Wer in Deutschland eine Heilpraktiker:innen-Erlaubnis besitzt, ist berechtigt, Heilkunde auszuüben, aber sehr beschränkt darin, wie er oder sie sie bewerben darf. Das Heilmittel-Werbegesetz (HWG) von 1965, mehrfach novelliert, untersagt in §3 HWG insbesondere die Werbung mit fremden oder eigenen Erfahrungs-Berichten („Frau M. aus L. konnte nach drei Behandlungen wieder schmerzfrei laufen”), die irreführende Werbung mit Wirkungs-Versprechen für bestimmte Krankheiten und die Vorher-Nachher-Darstellungen bei operativen Eingriffen. §11 HWG zählt darüber hinaus weitere Werbe-Verbote auf, darunter die Werbung mit Empfehlungen von Ärzt:innen oder die Verwendung von Krankheits-Bildern.

Die Wettbewerbs-Zentrale in Bad Homburg verfolgt Verstöße gegen das HWG regelmäßig. Sie zählte 2024 nach eigenem Tätigkeits-Bericht über 1.200 Abmahnungen im Bereich der Komplementär- und Alternativ-Medizin, davon ein erheblicher Teil gegen Heilpraktiker:innen-Praxen. Typische Abmahn-Gründe: Werbung mit Heil-Versprechen zu bestimmten Diagnosen, Werbung mit Patient:innen-Stimmen auf der Praxis-Website, Behauptungen über Wirksamkeits-Quoten ohne wissenschaftliche Belege. Die Konsequenzen reichen von Unterlassungs-Erklärungen über Vertrags-Strafen bis zu Gerichts-Verfahren mit fünfstelligen Streit-Werten.

Dokumentation und Aufbewahrung

Eine letzte rechtliche Schicht betrifft die Patient:innen-Dokumentation. Heilpraktiker:innen unterliegen nach §10 der Berufsordnung der Heilberufe – soweit auf Landes-Ebene erlassen – einer Dokumentations-Pflicht. Die Aufbewahrungs-Frist beträgt nach §630f BGB (Behandlungsvertrag) zehn Jahre nach Abschluss der Behandlung. Darüber hinaus greift die DSGVO seit Mai 2018 mit weitreichenden Pflichten zur datenschutz-gerechten Verarbeitung von Gesundheits-Daten, die nach Artikel 9 DSGVO als besonders schützenswert eingestuft sind. Praxis-relevante Pflichten umfassen den Abschluss von Auftrags-Verarbeitungs-Verträgen mit Software-Anbietern, die Führung eines Verzeichnisses der Verarbeitungs-Tätigkeiten und die Bestellung eines Datenschutz-Beauftragten bei mehr als zwanzig regelmäßig mit Datenverarbeitung befassten Personen.

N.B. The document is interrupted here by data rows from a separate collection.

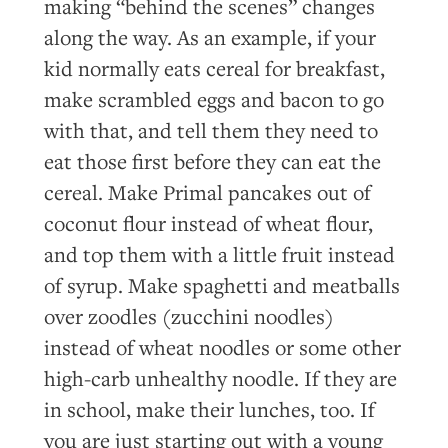
making “behind the scenes” changes
along the way. As an example, if your
kid normally eats cereal for breakfast,
make scrambled eggs and bacon to go
with that, and tell them they need to
eat those first before they can eat the
cereal. Make Primal pancakes out of
coconut flour instead of wheat flour,
and top them with a little fruit instead
of syrup. Make spaghetti and meatballs
over zoodles (zucchini noodles)
instead of wheat noodles or some other
high-carb unhealthy noodle. If they are
in school, make their lunches, too. If
you are just starting out with a young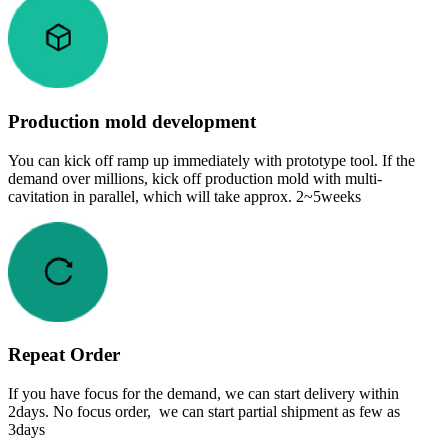
Production mold development
You can kick off ramp up immediately with prototype tool. If the
demand over millions, kick off production mold with multi-
cavitation in parallel, which will take approx. 2~5weeks
Repeat Order
If you have focus for the demand, we can start delivery within
2days. No focus order, we can start partial shipment as few as
3days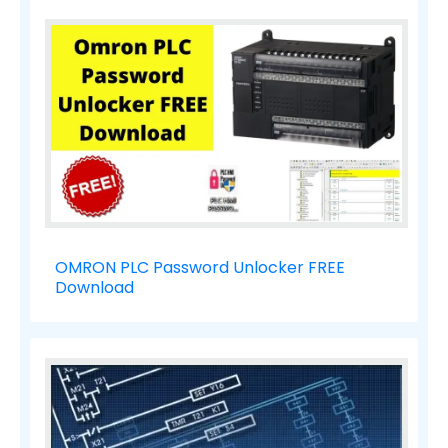
OMRON PLC Password Unlocker FREE
Download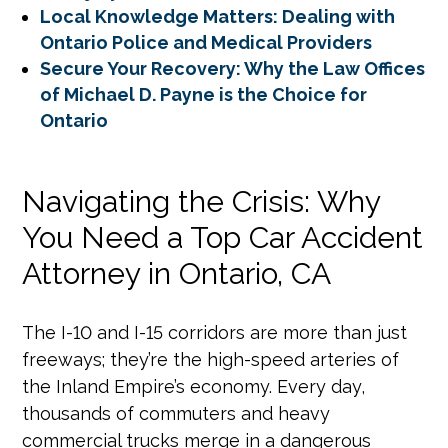
Local Knowledge Matters: Dealing with
Ontario Police and Medical Providers
Secure Your Recovery: Why the Law Offices
of Michael D. Payne is the Choice for
Ontario
Navigating the Crisis: Why
You Need a Top Car Accident
Attorney in Ontario, CA
The I-10 and I-15 corridors are more than just
freeways; they’re the high-speed arteries of
the Inland Empire’s economy. Every day,
thousands of commuters and heavy
commercial trucks merge in a dangerous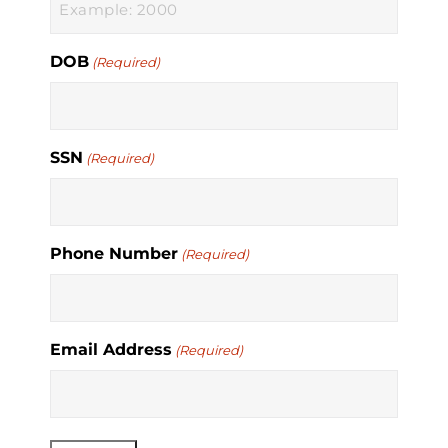
DOB
(Required)
SSN
(Required)
Phone Number
(Required)
Email Address
(Required)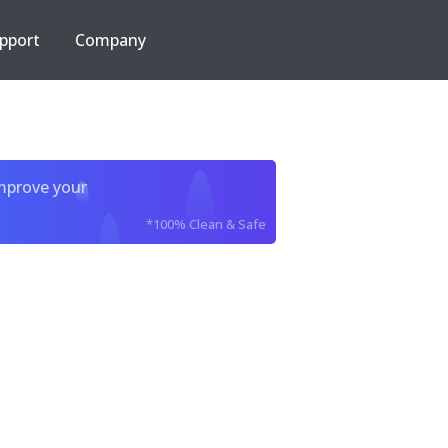
pport
Company
improve your
*100% Clean & Safe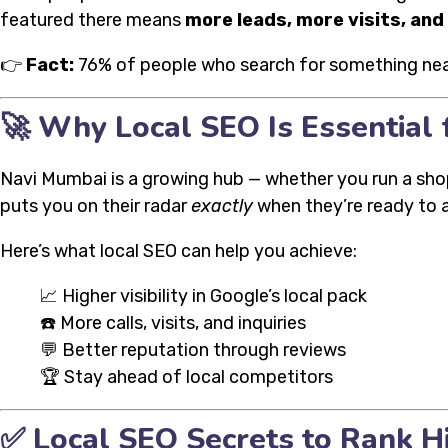
featured there means
more leads, more visits, an
👉
Fact:
76% of people who search for something nearb
🚀 Why Local SEO Is Essential 
Navi Mumbai is a growing hub — whether you run a shop i
puts you on their radar
exactly
when they’re ready to a
Here’s what local SEO can help you achieve:
📈 Higher visibility in Google’s local pack
☎️ More calls, visits, and inquiries
💬 Better reputation through reviews
🏆 Stay ahead of local competitors
✅ Local SEO Secrets to Rank Hi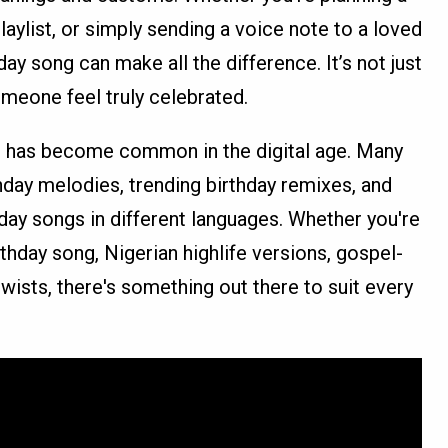
playlist, or simply sending a voice note to a loved
day song can make all the difference. It’s not just
meone feel truly celebrated.
s has become common in the digital age. Many
thday melodies, trending birthday remixes, and
thday songs in different languages. Whether you're
rthday song, Nigerian highlife versions, gospel-
twists, there's something out there to suit every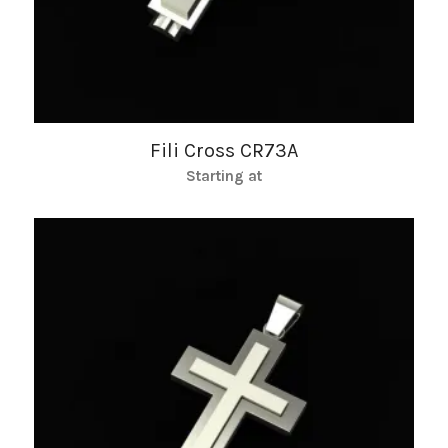
Fili Cross CR73A
Starting at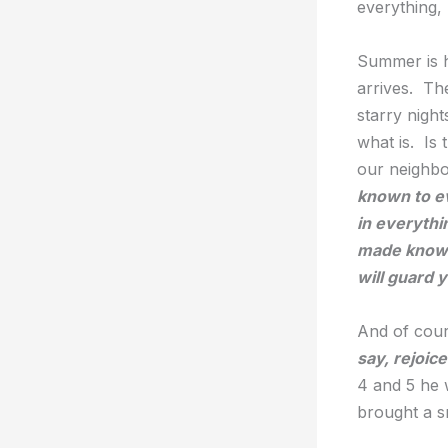
everything, 
Summer is h
arrives. Th
starry nigh
what is. Is
our neighbo
known to ev
in everythi
made known
will guard 
And of cour
say, rejoice
4 and 5 he 
brought a sm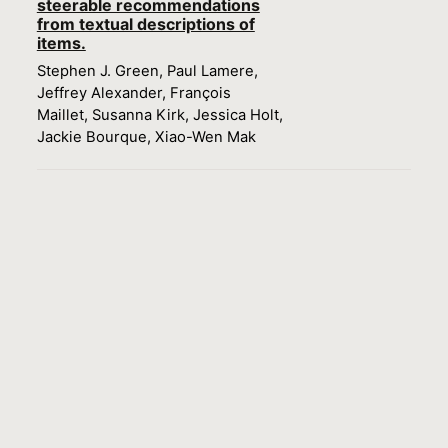
steerable recommendations
from textual descriptions of
items.
Stephen J. Green, Paul Lamere,
Jeffrey Alexander, François
Maillet, Susanna Kirk, Jessica Holt,
Jackie Bourque, Xiao-Wen Mak
Load more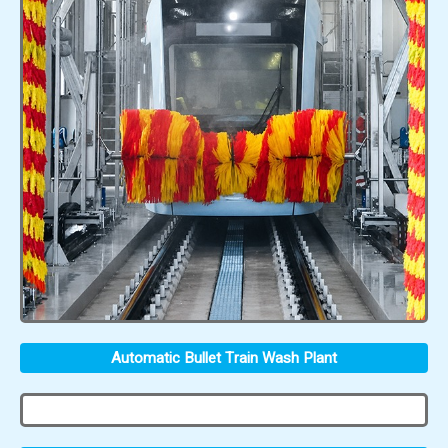
Automatic Bullet Train Wash Plant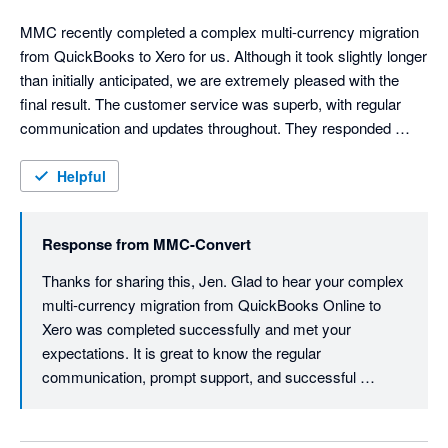
MMC recently completed a complex multi-currency migration 
from QuickBooks to Xero for us. Although it took slightly longer 
than initially anticipated, we are extremely pleased with the 
final result. The customer service was superb, with regular 
communication and updates throughout. They responded 
promptly to any questions and delivered exactly what we were 
hoping for – including 16 years’ worth of historical data, 
Helpful
thousands of attachments, and successful handling of multiple 
currencies and bank accounts. I wouldn’t hesitate to 
Response from
MMC-Convert
recommend this company for any level of migration you are 
considering.
Thanks for sharing this, Jen. Glad to hear your complex 
multi-currency migration from QuickBooks Online to 
Xero was completed successfully and met your 
expectations. It is great to know the regular 
communication, prompt support, and successful 
migration of your historical data, attachments, and 
multiple currencies made the experience a positive one. 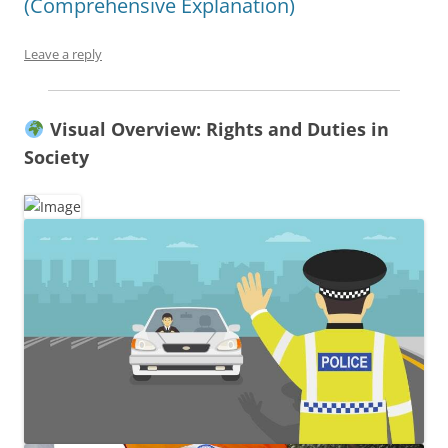
(Comprehensive Explanation)
Leave a reply
Visual Overview: Rights and Duties in
Society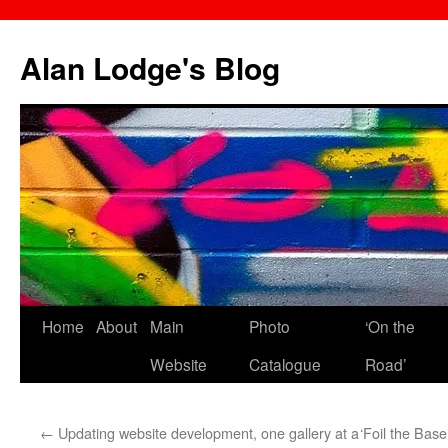
Skip
to
Alan Lodge's Blog
content
Home
About
Main
Photo
‘On the
Website
Catalogue
Road’
←
Updating website development, one gallery at a
‘Foil the Bas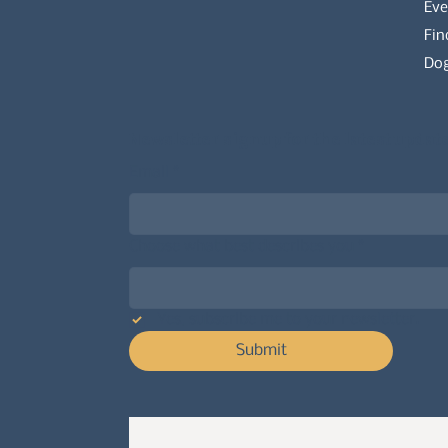
Eve
Fin
Dog
Newsletter signup for the latest updat
Email
*
Choose what best describes you
*
Yes, subscribe me to your newsletter.
Submit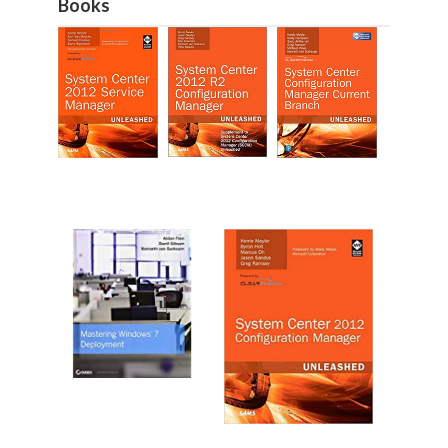
Books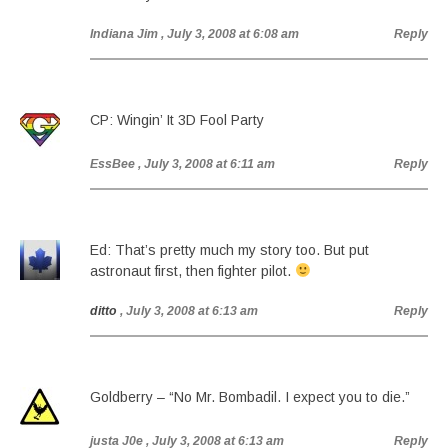
Indiana Jim
, July 3, 2008 at 6:08 am
Reply
CP: Wingin’ It 3D Fool Party
EssBee
, July 3, 2008 at 6:11 am
Reply
Ed: That’s pretty much my story too. But put
astronaut first, then fighter pilot.
ditto
, July 3, 2008 at 6:13 am
Reply
Goldberry – “No Mr. Bombadil. I expect you to die.”
justa J0e
, July 3, 2008 at 6:13 am
Reply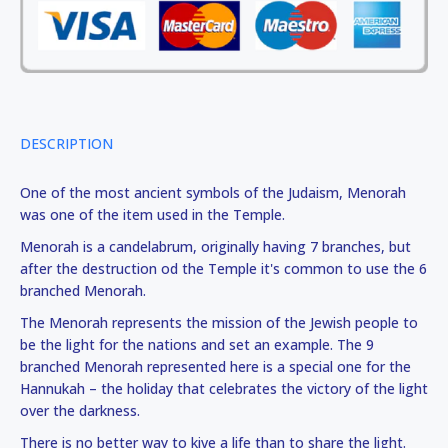
DESCRIPTION
One of the most ancient symbols of the Judaism, Menorah
was one of the item used in the Temple.
Menorah is a candelabrum, originally having 7 branches, but
after the destruction od the Temple it's common to use the 6
branched Menorah.
The Menorah represents the mission of the Jewish people to
be the light for the nations and set an example. The 9
branched Menorah represented here is a special one for the
Hannukah – the holiday that celebrates the victory of the light
over the darkness.
There is no better way to kive a life than to share the light.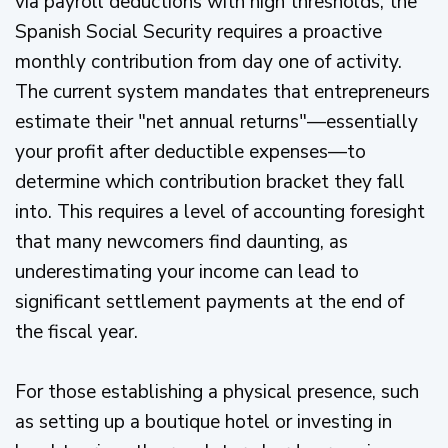
via payroll deductions with high thresholds, the
Spanish Social Security requires a proactive
monthly contribution from day one of activity.
The current system mandates that entrepreneurs
estimate their "net annual returns"—essentially
your profit after deductible expenses—to
determine which contribution bracket they fall
into. This requires a level of accounting foresight
that many newcomers find daunting, as
underestimating your income can lead to
significant settlement payments at the end of
the fiscal year.
For those establishing a physical presence, such
as setting up a boutique hotel or investing in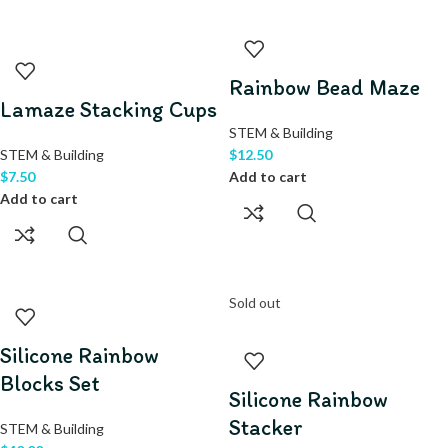
Rainbow Bead Maze
Lamaze Stacking Cups
STEM & Building
STEM & Building
$
12.50
$
7.50
Add to cart
Add to cart
Sold out
Silicone Rainbow
Blocks Set
Silicone Rainbow
Stacker
STEM & Building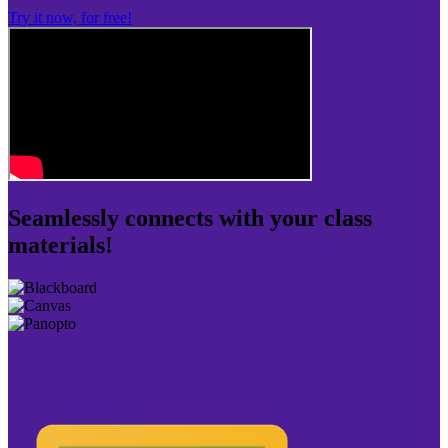
Try it now, for free!
Seamlessly connects with your class
materials!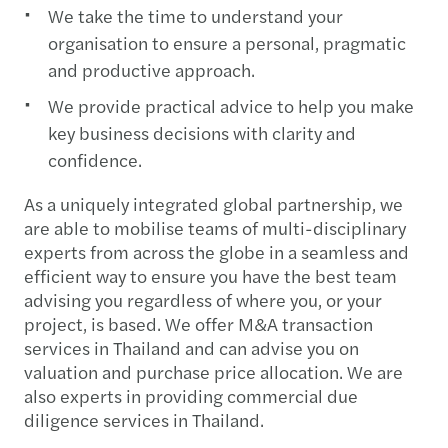
We take the time to understand your
organisation to ensure a personal, pragmatic
and productive approach.
We provide practical advice to help you make
key business decisions with clarity and
confidence.
As a uniquely integrated global partnership, we
are able to mobilise teams of multi-disciplinary
experts from across the globe in a seamless and
efficient way to ensure you have the best team
advising you regardless of where you, or your
project, is based. We offer M&A transaction
services in Thailand and can advise you on
valuation and purchase price allocation. We are
also experts in providing commercial due
diligence services in Thailand.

Auch wenn das Heilpraktikergesetz aus dem Jahr 1939 stammt, ist die rechtliche Wirklichkeit deutscher Heilpraktiker:innen 2026 eine vielschichtige: ein NS-Rahmen-Gesetz, ein Verfassungs-Urteil von 1957, ein BVerwG-Urteil von 1993, ein HWG von 1965, eine DSGVO von 2018, eine Wissenschafts-Rats-Empfehlung von 2022 und kantonale wie nachbar-staatliche Vergleichs-Linien. Wer in diese Profession eintritt, übernimmt nicht nur eine Berufs-Identität, sondern eine rechtsgeschichtlich ungewöhnlich dichte Erbschaft.